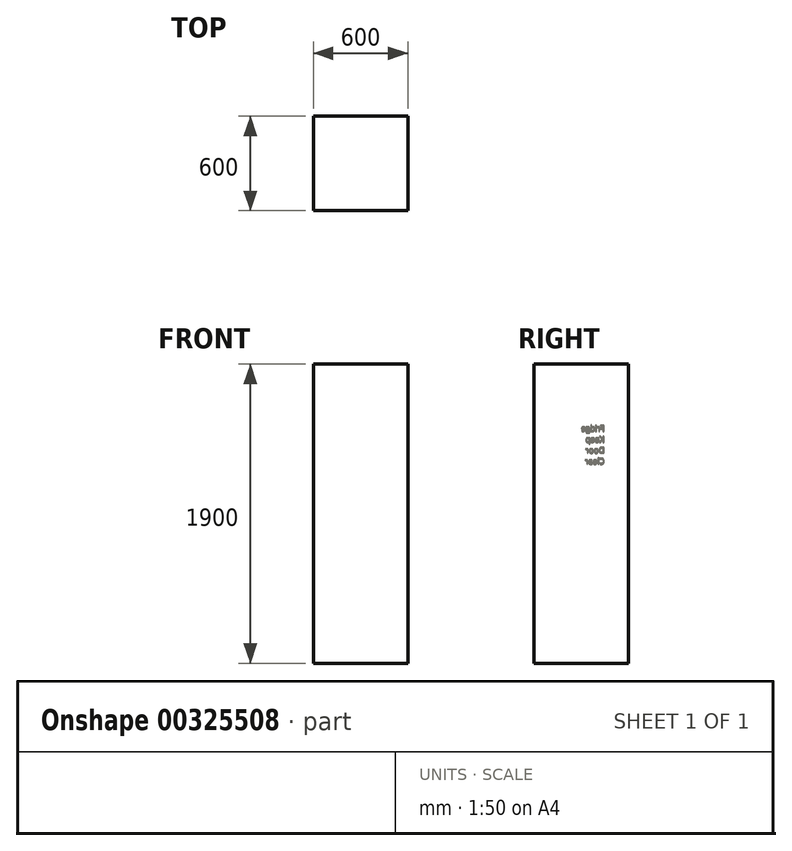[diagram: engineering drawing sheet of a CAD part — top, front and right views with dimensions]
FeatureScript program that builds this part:
annotation { "Feature Type Name" : "Feature", "Feature Type Description" : "" }
export const myFeature = defineFeature(function(context is Context, id is Id, definition is map)
    precondition{}
    {
        {
            var Q0;
            Q0=qCreatedBy(makeId("Top.planeOp"),FACE);
            var sketch = newSketch(context, id + "F0", { "sketchPlane" : qUnion([Q0])});
            skLineSegment(sketch, "E0.bottom", {"start": v(300, -300) * mm, "end": v(-300, -300) * mm});
            skLineSegment(sketch, "E0.top", {"start": v(300, 300) * mm, "end": v(-300, 300) * mm});
            skLineSegment(sketch, "E0.left", {"start": v(300, -300) * mm, "end": v(300, 300) * mm});
            skLineSegment(sketch, "E0.right", {"start": v(-300, -300) * mm, "end": v(-300, 300) * mm});
            skPoint(sketch, "E0.middle", {"position": v(0, 0) * mm});
            skSolve(sketch);
        }
        {
            var Q0;
            Q0 = qSketchRegion(id + "F0", true);
            extrude(context, id + "F1", {"entities" : qUnion([Q0]), "depth" : 1900 * mm});
        }
        {
            var Q0;
            Q0=makeQuery(id+"F1.opExtrude","SWEPT_FACE",FACE,{"disambiguationData":[OSD([sQuery(id+"F0.wireOp",EDGE,"E0.right")])]});
            var sketch = newSketch(context, id + "F2", { "sketchPlane" : qUnion([Q0])});
            skText(sketch, "E1", { "text": "Fridge\nKeep\nDoor\nClear", "fontName": "OpenSans-Regular.ttf"});
            const initialGuessF2  = {"E1": [-0.14917, 1.47385, 1, 0, 0.03689]};
            skSetInitialGuess(sketch, initialGuessF2);
            skSolve(sketch);
        }
        {
            var Q0;
            Q0 = qSketchRegion(id + "F2", true);
            extrude(context, id + "F3", {"entities" : qUnion([Q0]), "operationType" : NewBodyOperationType.REMOVE, "oppositeDirection" : true, "depth" : 5 * mm});
        }
    });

**Aim:** Update the programs in the entries above by replacing "Fridge" with "Freezer" and leaving everything else as it is. Don't include the pictures.

**Exercise output:**
[diagram: engineering drawing sheet of a CAD part — top, front and right views with dimensions]
FeatureScript program that builds this part:
annotation { "Feature Type Name" : "Feature", "Feature Type Description" : "" }
export const myFeature = defineFeature(function(context is Context, id is Id, definition is map)
    precondition{}
    {
        {
            var Q0;
            Q0=qCreatedBy(makeId("Top.planeOp"),FACE);
            var sketch = newSketch(context, id + "F0", { "sketchPlane" : qUnion([Q0])});
            skLineSegment(sketch, "E0.bottom", {"start": v(300, -300) * mm, "end": v(-300, -300) * mm});
            skLineSegment(sketch, "E0.top", {"start": v(300, 300) * mm, "end": v(-300, 300) * mm});
            skLineSegment(sketch, "E0.left", {"start": v(300, -300) * mm, "end": v(300, 300) * mm});
            skLineSegment(sketch, "E0.right", {"start": v(-300, -300) * mm, "end": v(-300, 300) * mm});
            skPoint(sketch, "E0.middle", {"position": v(0, 0) * mm});
            skSolve(sketch);
        }
        {
            var Q0;
            Q0 = qSketchRegion(id + "F0", true);
            extrude(context, id + "F1", {"entities" : qUnion([Q0]), "depth" : 1900 * mm});
        }
        {
            var Q0;
            Q0=makeQuery(id+"F1.opExtrude","SWEPT_FACE",FACE,{"disambiguationData":[OSD([sQuery(id+"F0.wireOp",EDGE,"E0.right")])]});
            var sketch = newSketch(context, id + "F2", { "sketchPlane" : qUnion([Q0])});
            skText(sketch, "E1", { "text": "Freezer\nKeep\nDoor\nClear", "fontName": "OpenSans-Regular.ttf"});
            const initialGuessF2  = {"E1": [-0.14917, 1.47385, 1, 0, 0.03689]};
            skSetInitialGuess(sketch, initialGuessF2);
            skSolve(sketch);
        }
        {
            var Q0;
            Q0 = qSketchRegion(id + "F2", true);
            extrude(context, id + "F3", {"entities" : qUnion([Q0]), "operationType" : NewBodyOperationType.REMOVE, "oppositeDirection" : true, "depth" : 5 * mm});
        }
    });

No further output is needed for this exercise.